* **Passage shown**:
************

Re: [RFC v2 1/2] dma-buf: Introduce dma buffer sharing mechanism

linux-mm.kvack.org archive mirror
 help / color / mirror / Atom feed

From: "Semwal, Sumit" <sumit.semwal@ti.com>
To: Rob Clark <rob@ti.com>
Cc: Daniel Vetter <daniel@ffwll.ch>,
	t.stanislaws@samsung.com, linux@arm.linux.org.uk,
	Arnd Bergmann <arnd@arndb.de>,
	linux-kernel@vger.kernel.org, dri-devel@lists.freedesktop.org,
	linaro-mm-sig@lists.linaro.org, linux-mm@kvack.org,
	m.szyprowski@samsung.com, Sumit Semwal <sumit.semwal@linaro.org>,
	linux-arm-kernel@lists.infradead.org,
	linux-media@vger.kernel.org
Subject: Re: [RFC v2 1/2] dma-buf: Introduce dma buffer sharing mechanism
Date: Wed, 7 Dec 2011 18:57:17 +0530	[thread overview]
Message-ID: <CAB2ybb-0mTdNXN82O1TUGVjhMZUQtQb07A3EVmmdxg3ngEc3Dw@mail.gmail.com> (raw)

************

* **Entries shown**:

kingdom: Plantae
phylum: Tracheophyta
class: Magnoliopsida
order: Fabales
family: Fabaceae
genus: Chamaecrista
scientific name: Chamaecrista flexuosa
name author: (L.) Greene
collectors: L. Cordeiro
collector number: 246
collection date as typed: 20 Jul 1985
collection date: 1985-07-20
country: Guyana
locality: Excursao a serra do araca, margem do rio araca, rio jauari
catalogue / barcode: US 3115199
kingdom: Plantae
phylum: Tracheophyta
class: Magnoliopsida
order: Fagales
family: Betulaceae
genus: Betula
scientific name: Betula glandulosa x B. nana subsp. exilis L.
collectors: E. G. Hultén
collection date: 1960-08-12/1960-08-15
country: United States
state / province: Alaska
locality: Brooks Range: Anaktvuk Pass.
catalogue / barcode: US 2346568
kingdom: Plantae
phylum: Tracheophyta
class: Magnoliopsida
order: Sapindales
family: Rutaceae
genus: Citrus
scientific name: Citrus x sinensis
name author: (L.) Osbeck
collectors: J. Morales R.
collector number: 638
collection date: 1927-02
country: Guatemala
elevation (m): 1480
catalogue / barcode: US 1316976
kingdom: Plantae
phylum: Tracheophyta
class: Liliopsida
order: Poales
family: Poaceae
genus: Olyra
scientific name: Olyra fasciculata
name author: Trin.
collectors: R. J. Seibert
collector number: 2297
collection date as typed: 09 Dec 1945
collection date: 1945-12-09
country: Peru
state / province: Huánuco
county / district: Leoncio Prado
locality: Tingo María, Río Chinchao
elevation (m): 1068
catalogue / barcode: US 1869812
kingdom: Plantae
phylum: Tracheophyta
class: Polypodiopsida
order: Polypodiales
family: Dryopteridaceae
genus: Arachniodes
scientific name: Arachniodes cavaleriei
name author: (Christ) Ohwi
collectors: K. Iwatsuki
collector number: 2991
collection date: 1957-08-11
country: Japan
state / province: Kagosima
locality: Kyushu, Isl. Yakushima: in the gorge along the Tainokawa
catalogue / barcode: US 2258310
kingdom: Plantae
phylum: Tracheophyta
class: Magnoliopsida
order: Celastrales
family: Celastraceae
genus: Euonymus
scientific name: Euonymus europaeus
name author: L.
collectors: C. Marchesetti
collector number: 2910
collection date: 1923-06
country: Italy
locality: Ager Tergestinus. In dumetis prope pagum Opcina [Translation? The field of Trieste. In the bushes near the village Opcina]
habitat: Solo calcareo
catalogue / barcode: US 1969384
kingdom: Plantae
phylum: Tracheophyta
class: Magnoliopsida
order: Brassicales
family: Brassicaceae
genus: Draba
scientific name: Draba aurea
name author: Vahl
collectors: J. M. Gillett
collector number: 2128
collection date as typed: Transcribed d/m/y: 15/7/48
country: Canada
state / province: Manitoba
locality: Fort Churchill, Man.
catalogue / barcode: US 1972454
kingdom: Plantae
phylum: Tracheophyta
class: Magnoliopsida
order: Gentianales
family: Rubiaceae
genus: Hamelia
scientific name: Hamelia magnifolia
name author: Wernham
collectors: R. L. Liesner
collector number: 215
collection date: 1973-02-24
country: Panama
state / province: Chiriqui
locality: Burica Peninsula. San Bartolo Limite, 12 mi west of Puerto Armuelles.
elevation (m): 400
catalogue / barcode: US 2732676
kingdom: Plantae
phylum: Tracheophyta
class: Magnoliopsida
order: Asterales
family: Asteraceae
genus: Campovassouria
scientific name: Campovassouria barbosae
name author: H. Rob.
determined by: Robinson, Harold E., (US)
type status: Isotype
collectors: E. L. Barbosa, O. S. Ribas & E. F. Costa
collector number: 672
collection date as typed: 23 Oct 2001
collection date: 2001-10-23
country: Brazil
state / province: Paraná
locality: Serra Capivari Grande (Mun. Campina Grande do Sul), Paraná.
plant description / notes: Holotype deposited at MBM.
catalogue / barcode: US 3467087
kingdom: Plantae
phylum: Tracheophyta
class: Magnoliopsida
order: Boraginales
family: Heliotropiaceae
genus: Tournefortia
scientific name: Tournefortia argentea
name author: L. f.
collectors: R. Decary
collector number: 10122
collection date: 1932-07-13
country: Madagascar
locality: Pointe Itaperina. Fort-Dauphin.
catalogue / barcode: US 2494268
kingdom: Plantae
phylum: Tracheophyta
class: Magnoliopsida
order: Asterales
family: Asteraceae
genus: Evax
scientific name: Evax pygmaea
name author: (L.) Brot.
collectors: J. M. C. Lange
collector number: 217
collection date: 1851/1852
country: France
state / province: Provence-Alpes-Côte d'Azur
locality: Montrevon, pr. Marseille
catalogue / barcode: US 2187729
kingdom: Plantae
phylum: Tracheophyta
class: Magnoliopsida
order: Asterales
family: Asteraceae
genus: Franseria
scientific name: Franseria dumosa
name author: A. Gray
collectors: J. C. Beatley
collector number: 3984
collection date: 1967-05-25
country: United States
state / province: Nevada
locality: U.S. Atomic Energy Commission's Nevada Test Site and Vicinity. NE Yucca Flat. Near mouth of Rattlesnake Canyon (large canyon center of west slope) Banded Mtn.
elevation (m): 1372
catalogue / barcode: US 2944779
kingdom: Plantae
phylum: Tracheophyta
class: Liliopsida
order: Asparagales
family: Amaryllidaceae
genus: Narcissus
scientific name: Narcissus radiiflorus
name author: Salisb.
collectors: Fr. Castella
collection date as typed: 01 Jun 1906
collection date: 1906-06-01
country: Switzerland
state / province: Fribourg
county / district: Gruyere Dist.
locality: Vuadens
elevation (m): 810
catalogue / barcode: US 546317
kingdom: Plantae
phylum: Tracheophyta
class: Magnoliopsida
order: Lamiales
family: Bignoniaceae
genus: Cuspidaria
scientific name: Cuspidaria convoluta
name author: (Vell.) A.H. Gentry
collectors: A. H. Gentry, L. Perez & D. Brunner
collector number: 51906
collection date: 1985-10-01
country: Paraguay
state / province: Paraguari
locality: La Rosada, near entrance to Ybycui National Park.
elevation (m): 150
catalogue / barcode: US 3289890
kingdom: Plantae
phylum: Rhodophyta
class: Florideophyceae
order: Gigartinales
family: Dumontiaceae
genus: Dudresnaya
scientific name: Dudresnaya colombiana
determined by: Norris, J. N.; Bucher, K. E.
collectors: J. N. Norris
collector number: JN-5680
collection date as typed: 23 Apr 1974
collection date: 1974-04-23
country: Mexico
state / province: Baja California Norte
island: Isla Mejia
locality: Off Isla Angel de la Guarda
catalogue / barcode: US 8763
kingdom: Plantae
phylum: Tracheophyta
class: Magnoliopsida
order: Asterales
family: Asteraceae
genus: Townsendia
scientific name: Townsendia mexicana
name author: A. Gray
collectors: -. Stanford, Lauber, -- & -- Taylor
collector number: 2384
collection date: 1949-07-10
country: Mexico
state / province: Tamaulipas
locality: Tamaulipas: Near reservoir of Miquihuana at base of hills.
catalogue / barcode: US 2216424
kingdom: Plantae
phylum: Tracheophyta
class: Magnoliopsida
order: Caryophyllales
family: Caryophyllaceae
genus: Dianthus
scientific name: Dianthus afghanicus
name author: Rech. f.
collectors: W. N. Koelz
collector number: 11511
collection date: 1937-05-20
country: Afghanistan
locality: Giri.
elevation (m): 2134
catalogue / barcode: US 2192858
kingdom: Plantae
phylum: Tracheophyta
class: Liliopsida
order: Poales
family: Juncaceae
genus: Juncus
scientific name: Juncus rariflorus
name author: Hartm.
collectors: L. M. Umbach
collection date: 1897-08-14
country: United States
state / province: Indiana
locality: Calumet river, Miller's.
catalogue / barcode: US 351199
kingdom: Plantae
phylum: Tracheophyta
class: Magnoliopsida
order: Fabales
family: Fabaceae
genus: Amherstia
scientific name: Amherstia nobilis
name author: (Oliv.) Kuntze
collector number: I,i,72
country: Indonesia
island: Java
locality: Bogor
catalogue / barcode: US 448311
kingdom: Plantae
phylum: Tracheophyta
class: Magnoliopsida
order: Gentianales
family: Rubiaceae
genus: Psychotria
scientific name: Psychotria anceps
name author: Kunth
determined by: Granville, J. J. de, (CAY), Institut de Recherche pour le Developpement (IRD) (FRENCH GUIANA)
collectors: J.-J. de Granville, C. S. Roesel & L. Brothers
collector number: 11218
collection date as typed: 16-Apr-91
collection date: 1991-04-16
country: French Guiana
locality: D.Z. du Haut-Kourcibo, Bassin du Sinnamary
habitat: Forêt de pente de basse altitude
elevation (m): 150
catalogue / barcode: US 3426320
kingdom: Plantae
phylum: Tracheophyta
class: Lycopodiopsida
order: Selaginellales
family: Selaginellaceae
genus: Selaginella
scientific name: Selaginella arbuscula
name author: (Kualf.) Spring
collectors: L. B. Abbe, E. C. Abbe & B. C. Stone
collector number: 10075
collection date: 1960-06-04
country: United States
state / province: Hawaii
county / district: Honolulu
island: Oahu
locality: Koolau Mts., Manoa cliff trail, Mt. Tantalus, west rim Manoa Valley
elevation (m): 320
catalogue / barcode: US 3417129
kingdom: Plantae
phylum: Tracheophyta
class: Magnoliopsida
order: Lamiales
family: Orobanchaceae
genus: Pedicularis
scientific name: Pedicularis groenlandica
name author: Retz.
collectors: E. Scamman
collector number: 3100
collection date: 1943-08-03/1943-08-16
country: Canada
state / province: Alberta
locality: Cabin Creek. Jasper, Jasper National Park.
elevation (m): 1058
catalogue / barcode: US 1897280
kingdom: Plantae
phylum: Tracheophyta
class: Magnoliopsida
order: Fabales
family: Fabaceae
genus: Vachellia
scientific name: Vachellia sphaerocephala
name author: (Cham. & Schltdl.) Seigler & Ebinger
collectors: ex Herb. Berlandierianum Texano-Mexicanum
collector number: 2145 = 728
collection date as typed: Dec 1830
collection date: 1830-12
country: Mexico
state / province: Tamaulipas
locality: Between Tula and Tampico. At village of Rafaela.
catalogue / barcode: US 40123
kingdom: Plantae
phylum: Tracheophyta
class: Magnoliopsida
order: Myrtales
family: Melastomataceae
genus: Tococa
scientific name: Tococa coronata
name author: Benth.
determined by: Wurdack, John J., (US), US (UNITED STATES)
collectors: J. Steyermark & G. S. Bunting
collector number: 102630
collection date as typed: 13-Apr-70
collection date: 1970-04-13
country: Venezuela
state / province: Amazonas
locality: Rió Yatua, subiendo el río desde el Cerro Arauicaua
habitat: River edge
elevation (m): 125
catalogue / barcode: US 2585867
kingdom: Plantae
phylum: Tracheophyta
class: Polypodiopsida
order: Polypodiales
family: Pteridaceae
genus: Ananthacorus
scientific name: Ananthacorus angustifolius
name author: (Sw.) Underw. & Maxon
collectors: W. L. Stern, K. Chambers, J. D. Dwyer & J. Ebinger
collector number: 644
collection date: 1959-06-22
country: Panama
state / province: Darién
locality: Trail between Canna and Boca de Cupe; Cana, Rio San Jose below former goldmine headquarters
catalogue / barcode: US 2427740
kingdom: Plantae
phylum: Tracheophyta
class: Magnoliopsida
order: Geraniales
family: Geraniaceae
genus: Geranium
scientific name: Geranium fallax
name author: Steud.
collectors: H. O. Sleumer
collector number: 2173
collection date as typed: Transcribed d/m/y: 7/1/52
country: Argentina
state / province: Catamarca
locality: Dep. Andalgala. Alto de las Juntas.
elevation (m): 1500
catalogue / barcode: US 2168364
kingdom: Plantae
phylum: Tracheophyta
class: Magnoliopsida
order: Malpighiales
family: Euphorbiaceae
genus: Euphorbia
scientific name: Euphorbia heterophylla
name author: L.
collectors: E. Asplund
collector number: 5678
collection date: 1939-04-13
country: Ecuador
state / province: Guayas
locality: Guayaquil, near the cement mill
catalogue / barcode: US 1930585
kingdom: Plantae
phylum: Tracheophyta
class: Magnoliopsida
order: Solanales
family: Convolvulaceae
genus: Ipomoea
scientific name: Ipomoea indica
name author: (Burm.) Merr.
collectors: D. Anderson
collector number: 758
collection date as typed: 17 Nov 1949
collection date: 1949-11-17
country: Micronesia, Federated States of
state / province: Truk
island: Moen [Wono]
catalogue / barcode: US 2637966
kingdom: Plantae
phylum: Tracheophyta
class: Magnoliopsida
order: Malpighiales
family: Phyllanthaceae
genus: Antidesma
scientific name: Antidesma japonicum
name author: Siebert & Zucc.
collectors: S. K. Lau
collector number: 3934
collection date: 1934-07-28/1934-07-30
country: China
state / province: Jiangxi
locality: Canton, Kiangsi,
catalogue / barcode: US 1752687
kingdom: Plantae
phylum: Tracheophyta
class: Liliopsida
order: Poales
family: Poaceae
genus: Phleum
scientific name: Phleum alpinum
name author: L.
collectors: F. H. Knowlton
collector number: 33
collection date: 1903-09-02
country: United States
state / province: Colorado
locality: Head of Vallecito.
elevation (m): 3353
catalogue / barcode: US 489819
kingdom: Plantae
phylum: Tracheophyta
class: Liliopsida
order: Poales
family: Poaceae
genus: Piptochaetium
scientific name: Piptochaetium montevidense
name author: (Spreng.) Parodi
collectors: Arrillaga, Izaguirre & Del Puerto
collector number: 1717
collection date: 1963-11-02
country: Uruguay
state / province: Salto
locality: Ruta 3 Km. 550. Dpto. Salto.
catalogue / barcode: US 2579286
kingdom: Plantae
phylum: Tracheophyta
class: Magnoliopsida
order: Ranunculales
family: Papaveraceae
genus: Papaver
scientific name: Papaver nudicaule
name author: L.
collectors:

************

* **Work required**: Who is listed in the "To:" line of the mailing-list header above?

* **Solution to the exercise**: Rob Clark <rob@ti.com>